(Stored data)
-*-

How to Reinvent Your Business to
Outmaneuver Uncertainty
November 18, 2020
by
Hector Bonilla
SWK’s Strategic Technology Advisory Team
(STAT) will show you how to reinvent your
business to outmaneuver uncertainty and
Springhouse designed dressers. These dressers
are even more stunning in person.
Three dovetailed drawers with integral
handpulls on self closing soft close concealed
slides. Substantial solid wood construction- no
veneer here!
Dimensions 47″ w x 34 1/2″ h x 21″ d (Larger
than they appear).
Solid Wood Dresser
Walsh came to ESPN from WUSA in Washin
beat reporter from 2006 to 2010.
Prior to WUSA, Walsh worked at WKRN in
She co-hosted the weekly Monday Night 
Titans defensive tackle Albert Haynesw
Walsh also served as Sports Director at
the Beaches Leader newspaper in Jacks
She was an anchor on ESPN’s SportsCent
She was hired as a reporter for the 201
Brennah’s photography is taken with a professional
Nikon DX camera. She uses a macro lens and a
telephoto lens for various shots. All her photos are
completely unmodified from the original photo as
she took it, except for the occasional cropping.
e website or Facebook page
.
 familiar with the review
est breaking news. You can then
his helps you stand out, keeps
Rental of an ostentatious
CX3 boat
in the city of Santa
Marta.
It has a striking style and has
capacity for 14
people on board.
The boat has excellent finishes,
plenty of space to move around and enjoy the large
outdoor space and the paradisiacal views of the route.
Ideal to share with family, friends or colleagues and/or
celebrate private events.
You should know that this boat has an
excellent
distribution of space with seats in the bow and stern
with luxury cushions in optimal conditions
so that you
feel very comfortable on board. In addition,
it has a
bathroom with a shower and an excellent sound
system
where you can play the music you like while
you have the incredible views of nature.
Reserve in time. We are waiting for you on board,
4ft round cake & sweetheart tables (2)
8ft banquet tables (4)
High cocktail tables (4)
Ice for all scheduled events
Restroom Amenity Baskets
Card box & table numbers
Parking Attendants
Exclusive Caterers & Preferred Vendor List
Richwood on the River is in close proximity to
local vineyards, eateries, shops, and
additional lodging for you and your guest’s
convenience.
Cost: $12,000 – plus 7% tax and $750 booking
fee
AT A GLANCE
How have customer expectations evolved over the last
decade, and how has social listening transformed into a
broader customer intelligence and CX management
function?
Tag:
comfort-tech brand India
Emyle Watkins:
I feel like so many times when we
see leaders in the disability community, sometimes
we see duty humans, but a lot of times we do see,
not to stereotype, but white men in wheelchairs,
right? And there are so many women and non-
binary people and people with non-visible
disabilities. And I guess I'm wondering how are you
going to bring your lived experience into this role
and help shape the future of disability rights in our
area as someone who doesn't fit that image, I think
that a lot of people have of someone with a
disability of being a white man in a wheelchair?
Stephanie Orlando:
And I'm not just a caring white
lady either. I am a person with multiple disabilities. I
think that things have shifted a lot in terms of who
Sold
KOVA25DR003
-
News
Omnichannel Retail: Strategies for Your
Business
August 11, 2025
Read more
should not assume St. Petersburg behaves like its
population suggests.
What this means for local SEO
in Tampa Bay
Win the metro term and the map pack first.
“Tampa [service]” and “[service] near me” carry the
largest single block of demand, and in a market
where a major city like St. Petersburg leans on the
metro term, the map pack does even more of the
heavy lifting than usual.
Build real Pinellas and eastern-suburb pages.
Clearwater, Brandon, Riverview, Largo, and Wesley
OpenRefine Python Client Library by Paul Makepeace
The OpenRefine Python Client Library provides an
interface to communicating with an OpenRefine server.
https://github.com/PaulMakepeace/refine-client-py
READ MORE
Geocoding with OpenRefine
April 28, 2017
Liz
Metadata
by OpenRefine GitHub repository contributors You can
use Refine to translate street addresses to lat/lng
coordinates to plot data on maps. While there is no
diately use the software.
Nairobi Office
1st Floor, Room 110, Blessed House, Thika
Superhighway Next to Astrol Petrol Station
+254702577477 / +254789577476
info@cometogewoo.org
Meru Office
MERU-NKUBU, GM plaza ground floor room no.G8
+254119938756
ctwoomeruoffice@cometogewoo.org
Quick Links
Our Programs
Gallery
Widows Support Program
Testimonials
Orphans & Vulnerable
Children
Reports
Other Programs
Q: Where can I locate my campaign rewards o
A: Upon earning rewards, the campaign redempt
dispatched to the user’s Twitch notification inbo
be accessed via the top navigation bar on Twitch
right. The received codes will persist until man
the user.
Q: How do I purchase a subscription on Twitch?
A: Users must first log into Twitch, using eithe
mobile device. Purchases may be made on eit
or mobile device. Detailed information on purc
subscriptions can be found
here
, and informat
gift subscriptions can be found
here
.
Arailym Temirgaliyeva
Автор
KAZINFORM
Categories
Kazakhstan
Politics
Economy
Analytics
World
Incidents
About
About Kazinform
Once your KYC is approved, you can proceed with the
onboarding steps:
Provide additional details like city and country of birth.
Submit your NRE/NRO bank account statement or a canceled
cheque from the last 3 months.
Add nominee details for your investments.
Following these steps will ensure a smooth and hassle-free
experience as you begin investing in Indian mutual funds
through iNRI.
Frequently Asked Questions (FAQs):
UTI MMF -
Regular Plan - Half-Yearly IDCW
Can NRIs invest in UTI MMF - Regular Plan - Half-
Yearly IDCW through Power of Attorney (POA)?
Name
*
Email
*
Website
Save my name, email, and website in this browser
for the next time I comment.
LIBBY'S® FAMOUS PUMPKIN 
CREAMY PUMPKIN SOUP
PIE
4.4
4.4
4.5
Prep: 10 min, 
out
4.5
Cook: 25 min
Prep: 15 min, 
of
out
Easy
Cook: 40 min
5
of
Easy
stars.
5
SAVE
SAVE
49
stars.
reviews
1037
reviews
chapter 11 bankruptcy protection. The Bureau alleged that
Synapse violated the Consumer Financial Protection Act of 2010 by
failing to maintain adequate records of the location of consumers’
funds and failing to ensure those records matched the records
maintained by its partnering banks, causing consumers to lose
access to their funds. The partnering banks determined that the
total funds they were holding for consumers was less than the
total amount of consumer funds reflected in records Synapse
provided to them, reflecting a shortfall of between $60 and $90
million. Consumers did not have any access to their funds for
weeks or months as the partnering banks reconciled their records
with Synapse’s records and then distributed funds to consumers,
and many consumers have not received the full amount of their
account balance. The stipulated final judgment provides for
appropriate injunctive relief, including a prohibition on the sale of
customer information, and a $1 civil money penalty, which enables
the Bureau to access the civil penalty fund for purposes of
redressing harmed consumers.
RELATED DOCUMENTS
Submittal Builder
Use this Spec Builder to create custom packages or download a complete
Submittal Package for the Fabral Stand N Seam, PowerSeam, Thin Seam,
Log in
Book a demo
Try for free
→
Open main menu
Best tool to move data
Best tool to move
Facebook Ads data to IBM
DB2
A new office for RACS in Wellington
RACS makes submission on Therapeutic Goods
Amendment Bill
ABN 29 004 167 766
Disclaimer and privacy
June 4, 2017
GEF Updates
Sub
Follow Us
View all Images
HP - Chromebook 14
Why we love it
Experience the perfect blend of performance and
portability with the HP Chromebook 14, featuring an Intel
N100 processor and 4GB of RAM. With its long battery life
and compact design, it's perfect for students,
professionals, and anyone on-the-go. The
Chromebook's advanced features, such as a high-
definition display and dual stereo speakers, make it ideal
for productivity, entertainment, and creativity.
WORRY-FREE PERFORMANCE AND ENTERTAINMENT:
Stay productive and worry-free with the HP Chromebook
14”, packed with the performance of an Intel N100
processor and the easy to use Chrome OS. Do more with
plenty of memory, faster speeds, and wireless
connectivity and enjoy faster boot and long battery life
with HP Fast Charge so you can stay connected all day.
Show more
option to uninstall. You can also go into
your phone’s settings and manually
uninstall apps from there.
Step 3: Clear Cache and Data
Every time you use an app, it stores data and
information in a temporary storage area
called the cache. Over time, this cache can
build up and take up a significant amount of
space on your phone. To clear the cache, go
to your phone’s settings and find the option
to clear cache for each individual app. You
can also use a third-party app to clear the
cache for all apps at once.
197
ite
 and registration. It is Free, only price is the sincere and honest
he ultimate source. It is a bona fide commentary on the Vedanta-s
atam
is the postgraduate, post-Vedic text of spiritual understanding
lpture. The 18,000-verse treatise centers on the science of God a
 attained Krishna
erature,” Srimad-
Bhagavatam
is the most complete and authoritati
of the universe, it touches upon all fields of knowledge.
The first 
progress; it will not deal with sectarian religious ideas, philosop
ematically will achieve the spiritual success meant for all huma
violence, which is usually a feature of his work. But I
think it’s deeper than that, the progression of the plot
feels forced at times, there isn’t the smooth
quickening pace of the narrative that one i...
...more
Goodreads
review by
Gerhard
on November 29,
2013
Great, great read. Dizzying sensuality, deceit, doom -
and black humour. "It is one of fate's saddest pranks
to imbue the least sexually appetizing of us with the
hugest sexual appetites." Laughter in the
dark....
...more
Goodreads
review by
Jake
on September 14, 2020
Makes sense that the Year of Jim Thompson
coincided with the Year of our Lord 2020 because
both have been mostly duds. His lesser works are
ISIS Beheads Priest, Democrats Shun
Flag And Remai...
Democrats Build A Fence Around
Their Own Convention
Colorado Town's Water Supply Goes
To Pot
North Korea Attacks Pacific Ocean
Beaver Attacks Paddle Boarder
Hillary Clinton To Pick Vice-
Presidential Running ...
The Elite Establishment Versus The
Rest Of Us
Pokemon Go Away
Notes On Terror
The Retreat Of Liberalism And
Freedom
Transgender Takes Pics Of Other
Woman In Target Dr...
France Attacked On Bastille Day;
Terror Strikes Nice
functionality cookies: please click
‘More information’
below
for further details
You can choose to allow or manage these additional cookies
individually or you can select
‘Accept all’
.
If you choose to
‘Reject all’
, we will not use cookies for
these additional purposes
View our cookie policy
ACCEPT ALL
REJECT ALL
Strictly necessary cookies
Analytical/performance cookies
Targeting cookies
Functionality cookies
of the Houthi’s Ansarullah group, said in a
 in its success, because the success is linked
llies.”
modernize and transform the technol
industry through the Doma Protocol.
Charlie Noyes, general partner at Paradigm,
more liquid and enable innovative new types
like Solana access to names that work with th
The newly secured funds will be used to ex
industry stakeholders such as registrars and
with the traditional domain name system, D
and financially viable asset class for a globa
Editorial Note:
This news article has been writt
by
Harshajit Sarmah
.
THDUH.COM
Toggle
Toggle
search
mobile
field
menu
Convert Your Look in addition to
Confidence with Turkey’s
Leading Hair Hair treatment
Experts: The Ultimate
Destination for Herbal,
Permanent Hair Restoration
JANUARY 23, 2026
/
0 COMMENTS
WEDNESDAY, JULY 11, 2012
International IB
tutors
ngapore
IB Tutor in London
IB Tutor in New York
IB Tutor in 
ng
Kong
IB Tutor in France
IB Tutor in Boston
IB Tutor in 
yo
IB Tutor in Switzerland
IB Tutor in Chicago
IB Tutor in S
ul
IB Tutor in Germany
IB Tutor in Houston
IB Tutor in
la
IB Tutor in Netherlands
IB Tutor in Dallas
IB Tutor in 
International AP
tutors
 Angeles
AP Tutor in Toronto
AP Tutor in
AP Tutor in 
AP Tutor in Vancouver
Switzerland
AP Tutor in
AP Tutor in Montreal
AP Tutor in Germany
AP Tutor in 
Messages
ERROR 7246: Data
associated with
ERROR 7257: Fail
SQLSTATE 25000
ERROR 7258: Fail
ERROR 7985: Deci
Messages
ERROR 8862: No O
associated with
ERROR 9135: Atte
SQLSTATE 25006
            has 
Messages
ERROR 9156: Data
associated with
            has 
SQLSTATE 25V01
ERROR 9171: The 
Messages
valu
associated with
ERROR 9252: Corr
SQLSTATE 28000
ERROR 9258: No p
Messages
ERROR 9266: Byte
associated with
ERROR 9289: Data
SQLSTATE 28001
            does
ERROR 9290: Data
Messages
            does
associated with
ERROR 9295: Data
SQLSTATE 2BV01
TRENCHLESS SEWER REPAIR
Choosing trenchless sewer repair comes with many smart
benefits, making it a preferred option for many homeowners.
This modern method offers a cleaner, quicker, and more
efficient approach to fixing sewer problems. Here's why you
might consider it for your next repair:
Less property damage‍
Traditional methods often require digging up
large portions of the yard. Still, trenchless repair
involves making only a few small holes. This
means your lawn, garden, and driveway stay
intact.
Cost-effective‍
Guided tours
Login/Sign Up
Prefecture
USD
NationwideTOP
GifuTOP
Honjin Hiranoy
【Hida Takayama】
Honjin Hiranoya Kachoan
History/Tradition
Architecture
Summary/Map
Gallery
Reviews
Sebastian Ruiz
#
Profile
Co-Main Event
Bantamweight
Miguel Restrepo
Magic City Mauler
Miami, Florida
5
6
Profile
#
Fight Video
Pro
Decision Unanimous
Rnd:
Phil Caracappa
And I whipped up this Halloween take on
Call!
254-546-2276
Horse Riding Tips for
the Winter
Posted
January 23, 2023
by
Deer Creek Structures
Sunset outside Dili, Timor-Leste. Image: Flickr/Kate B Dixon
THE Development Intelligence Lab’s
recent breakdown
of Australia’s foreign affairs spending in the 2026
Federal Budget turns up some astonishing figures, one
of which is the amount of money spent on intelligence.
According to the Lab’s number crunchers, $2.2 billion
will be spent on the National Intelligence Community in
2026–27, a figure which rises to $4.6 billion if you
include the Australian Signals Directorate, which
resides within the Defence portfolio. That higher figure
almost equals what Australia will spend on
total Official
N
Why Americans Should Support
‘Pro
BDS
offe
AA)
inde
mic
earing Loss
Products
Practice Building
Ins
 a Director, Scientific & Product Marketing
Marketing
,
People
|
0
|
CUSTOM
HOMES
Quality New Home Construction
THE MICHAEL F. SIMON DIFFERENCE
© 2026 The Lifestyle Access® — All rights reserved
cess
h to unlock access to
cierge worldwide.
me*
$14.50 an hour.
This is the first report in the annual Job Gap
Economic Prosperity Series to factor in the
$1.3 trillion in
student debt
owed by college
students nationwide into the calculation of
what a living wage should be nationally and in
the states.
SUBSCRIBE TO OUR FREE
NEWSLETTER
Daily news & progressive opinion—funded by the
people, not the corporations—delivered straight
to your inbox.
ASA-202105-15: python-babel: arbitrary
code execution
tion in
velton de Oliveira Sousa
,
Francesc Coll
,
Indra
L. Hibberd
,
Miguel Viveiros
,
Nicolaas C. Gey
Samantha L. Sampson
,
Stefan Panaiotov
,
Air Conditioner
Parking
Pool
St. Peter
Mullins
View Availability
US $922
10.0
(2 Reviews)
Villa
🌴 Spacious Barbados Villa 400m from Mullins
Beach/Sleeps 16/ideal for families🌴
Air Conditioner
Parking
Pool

-*-

** Prompt **
Copy out the lines of the data above, from the first line through the line containing "Exclusive Caterers & Preferred Vendor List".

** Answer box **
How to Reinvent Your Business to
Outmaneuver Uncertainty
November 18, 2020
by
Hector Bonilla
SWK’s Strategic Technology Advisory Team
(STAT) will show you how to reinvent your
business to outmaneuver uncertainty and
Springhouse designed dressers. These dressers
are even more stunning in person.
Three dovetailed drawers with integral
handpulls on self closing soft close concealed
slides. Substantial solid wood construction- no
veneer here!
Dimensions 47″ w x 34 1/2″ h x 21″ d (Larger
than they appear).
Solid Wood Dresser
Walsh came to ESPN from WUSA in Washin
beat reporter from 2006 to 2010.
Prior to WUSA, Walsh worked at WKRN in
She co-hosted the weekly Monday Night 
Titans defensive tackle Albert Haynesw
Walsh also served as Sports Director at
the Beaches Leader newspaper in Jacks
She was an anchor on ESPN’s SportsCent
She was hired as a reporter for the 201
Brennah’s photography is taken with a professional
Nikon DX camera. She uses a macro lens and a
telephoto lens for various shots. All her photos are
completely unmodified from the original photo as
she took it, except for the occasional cropping.
e website or Facebook page
.
 familiar with the review
est breaking news. You can then
his helps you stand out, keeps
Rental of an ostentatious
CX3 boat
in the city of Santa
Marta.
It has a striking style and has
capacity for 14
people on board.
The boat has excellent finishes,
plenty of space to move around and enjoy the large
outdoor space and the paradisiacal views of the route.
Ideal to share with family, friends or colleagues and/or
celebrate private events.
You should know that this boat has an
excellent
distribution of space with seats in the bow and stern
with luxury cushions in optimal conditions
so that you
feel very comfortable on board. In addition,
it has a
bathroom with a shower and an excellent sound
system
where you can play the music you like while
you have the incredible views of nature.
Reserve in time. We are waiting for you on board,
4ft round cake & sweetheart tables (2)
8ft banquet tables (4)
High cocktail tables (4)
Ice for all scheduled events
Restroom Amenity Baskets
Card box & table numbers
Parking Attendants
Exclusive Caterers & Preferred Vendor List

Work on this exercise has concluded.